— Ausgewählter Text —
-------------------------

1.1 Begriffsdefinition

Unter dem Begriff W. wird die Gesamtheit aller Volkswirtschaften der Welt sowie deren wirtschaftliche Austauschbeziehungen verstanden. Während die W. derzeit von den Industriestaaten dominiert wird, gewinnen die Schwellenländer im Hinblick auf ihre Wirtschaftskraft und ihre wirtschaftlichen Verflechtungen mit dem Rest der Welt zunehmend an Bedeutung.

1.2 Historische Entwicklung

Mit dem Aufschwung des Fernhandels entlang der Seidenstraße etablierte der europäische Kontinent ab dem 12. Jh. n. Chr. wirtschaftliche Austauschbeziehungen mit dem seinerzeit höher entwickelten asiatischen Raum. Im Verlaufe der nachfolgenden Jahrhunderte avancierte Europa nicht zuletzt durch die im frühen 16. Jh. einsetzende Kolonialisierung (Kolonialismus) und die daraus resultierende Intensivierung des Überseehandels zur führenden W.s-Macht. Hierbei ermöglichten v. a. die Verbreitung des Dampfschiffs und der Dampflokomotive im Gefolge der Industriellen Revolution (Industrialisierung, Industrielle Revolution) den Handel von Rohstoffen, Agrarprodukten und Industriegütern auch über weite Distanzen. So nahm der Welthandel zwischen 1800 und 1913 um das 25-fache zu und wuchs damit deutlich stärker als die Weltproduktion. Diese Blütephase der W., auch als „Erste Globalisierungswelle“ bezeichnet, kam erst mit Beginn des Ersten Weltkriegs zu einem Ende.

Nach dem Zweiten Weltkrieg erlebte die W. bedingt durch die rasant steigende Nachfrage nach Konsum- und Investitionsgütern im Zuge des Wiederaufbaus der Nachkriegszeit einen erneuten Aufschwung. Die voranschreitende Handelsliberalisierung verbunden mit der Entwicklung neuer Transport- und Kommunikationstechnologien wie der Verbreitung von Funktelefonen, dem kommerziellen Einsatz von Computern oder der Containerisierung des Stückguttransports führten zu dramatisch sinkenden Transportkosten, die seit Mitte der 1980er Jahre die „Zweite Globalisierungswelle“ begründeten, von der die W. bis heute geprägt ist. Dieser zweite Globalisierungsschub (Globalisierung) verstärkte sich seit den 1990er Jahren nochmals, angetrieben einerseits durch die sukzessive weltweite Deregulierung von Güter- und Finanzmärkten und andererseits durch die wirtschaftliche Öffnung Chinas und Indiens sowie den Zusammenbruch der UdSSR und der damit einhergehenden Marktöffnung der Länder Mittel- und Osteuropas. Hohe Lohnunterschiede zwischen den Industrieländern und den sich neu dem Welthandel öffnenden Schwellenländern führten zudem zu einer zunehmenden Fragmentierung von Wertschöpfungsketten. Aufgrund der Verlagerung von einzelnen Fertigungsstufen in Billiglohnländer und dem dadurch resultierenden verstärkten Handel von Zwischenprodukten nahm die Interdependenz der W. in den zurückliegenden Jahren weiter zu.

-------------------------

Datensätze
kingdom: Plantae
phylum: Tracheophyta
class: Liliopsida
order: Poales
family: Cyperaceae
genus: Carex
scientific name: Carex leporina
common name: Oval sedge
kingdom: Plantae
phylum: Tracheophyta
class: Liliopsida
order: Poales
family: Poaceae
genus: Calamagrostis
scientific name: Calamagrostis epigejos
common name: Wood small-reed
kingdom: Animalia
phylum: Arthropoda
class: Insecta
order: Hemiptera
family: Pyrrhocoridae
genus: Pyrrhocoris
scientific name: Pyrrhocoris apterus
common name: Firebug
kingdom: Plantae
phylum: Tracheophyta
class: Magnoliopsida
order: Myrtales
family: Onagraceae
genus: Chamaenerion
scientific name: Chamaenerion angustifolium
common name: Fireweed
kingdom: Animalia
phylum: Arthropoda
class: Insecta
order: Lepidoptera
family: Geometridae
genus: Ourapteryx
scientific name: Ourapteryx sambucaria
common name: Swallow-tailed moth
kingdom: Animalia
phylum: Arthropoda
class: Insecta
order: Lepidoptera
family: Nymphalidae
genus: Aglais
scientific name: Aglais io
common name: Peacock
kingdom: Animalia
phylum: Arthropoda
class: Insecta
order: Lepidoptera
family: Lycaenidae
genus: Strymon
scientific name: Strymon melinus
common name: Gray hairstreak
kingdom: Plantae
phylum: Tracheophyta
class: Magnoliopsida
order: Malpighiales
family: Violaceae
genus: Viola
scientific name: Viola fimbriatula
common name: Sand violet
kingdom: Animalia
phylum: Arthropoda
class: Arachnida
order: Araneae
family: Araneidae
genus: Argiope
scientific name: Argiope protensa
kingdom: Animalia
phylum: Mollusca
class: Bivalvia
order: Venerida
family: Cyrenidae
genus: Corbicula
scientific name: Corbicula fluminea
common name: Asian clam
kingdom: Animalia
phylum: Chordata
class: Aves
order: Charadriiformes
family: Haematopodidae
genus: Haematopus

-------------------------

— Arbeitsauftrag —
Kopiere aus dem Text zur Weltwirtschaft wortgetreu alles von „Unter dem Begriff“ bis hinunter zu „zunehmend an Bedeutung.“. Die Zeilen haben mit dem Text zur Weltwirtschaft nichts zu tun.

— Bearbeitete Aufgabe —
Unter dem Begriff W. wird die Gesamtheit aller Volkswirtschaften der Welt sowie deren wirtschaftliche Austauschbeziehungen verstanden. Während die W. derzeit von den Industriestaaten dominiert wird, gewinnen die Schwellenländer im Hinblick auf ihre Wirtschaftskraft und ihre wirtschaftlichen Verflechtungen mit dem Rest der Welt zunehmend an Bedeutung.